[Soal] Tolong tulis kembali bagian teks tentang seminar menulis antara "Menurut penulis buku" dan "hook, dan diksi.", termasuk keduanya, lalu ubah "opini publik" menjadi "pandangan masyarakat".

[Teks yang Diberikan]
========

Waktu, peristiwa, tokoh, dan logika memunculkan sebab akibat dalam sebuah cerita. Pada cerita fiksi, yang berarti pergerakan dan perubahan, sang tokoh yang awalnya tersenyum di akhirnya bisa menangis, menderita, "Tidak se-sumringah ini," kata penulis buku sekaligus content creator Kartini F. Astuti dalam seminar Writing with Passion (25/12), "Ada before after."
Hal ini berbeda dengan cerita non fiksi, "Ada yang mengikuti (perkembangan) kasus Jessica, Mirna? Dia dijadikan film dokumenter. Memang di situ ada unsur ceritanya, tetapi kita tidak pungkiri bahwa itu fakta."
"Walaupun yang bersalahnya kita tidak tahu siapa ya.. belum ditetapkan, apakah Jessica? Atau siapa dalang dibalik itu semua."
Menurut penulis buku Rahasia Melepaskan, Buku Tuhan Pantaskah Aku Pulang ke Surga, dan Buku Aku Benci Jatuh Cinta tersebut dalam cerita non fiksi bukan soal nyata dan tidak nyata, tetapi pematahan. "Dulu kita menganggap Jessica bersalah. Tetapi kemudian beberapa tahun kemudian, opini publik itu berbalik. Jadi mencurigai ayahnya Jessica," terang Kartini. "Karena apa? Karena sebuah film dokumenter, yang mengandung opini, itu mematahkan stigma banyak orang."
Kartini menyebut, apa yang paling dibutuhkan untuk menulis? Kunci utamanya adalah ide, hook, dan diksi.

========

[Data yang Ditampilkan]
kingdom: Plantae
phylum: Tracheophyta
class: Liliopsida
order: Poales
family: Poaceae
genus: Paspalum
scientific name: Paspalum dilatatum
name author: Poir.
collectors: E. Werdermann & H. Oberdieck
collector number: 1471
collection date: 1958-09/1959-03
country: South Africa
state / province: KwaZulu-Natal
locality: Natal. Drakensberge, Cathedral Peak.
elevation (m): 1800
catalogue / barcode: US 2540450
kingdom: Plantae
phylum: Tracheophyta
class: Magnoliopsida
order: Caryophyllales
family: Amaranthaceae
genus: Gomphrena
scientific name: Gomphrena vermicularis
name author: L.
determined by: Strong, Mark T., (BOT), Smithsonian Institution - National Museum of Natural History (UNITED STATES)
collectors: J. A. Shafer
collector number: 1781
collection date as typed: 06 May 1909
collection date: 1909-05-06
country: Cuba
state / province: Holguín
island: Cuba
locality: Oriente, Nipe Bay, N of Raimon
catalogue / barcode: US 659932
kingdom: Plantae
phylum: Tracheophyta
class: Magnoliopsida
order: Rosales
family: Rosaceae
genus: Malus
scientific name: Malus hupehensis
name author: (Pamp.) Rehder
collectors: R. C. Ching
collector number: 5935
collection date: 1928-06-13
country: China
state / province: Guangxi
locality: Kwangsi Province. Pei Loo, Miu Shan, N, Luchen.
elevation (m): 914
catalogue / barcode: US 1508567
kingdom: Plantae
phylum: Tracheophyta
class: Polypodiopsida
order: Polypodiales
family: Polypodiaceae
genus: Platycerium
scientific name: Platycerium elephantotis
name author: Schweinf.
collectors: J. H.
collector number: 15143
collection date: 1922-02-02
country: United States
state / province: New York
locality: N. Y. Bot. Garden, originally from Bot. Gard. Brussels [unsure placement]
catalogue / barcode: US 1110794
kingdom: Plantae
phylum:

========

[Pembahasan Jawaban]
Menurut penulis buku Rahasia Melepaskan, Buku Tuhan Pantaskah Aku Pulang ke Surga, dan Buku Aku Benci Jatuh Cinta tersebut dalam cerita non fiksi bukan soal nyata dan tidak nyata, tetapi pematahan. "Dulu kita menganggap Jessica bersalah. Tetapi kemudian beberapa tahun kemudian, pandangan masyarakat itu berbalik. Jadi mencurigai ayahnya Jessica," terang Kartini. "Karena apa? Karena sebuah film dokumenter, yang mengandung opini, itu mematahkan stigma banyak orang."
Kartini menyebut, apa yang paling dibutuhkan untuk menulis? Kunci utamanya adalah ide, hook, dan diksi.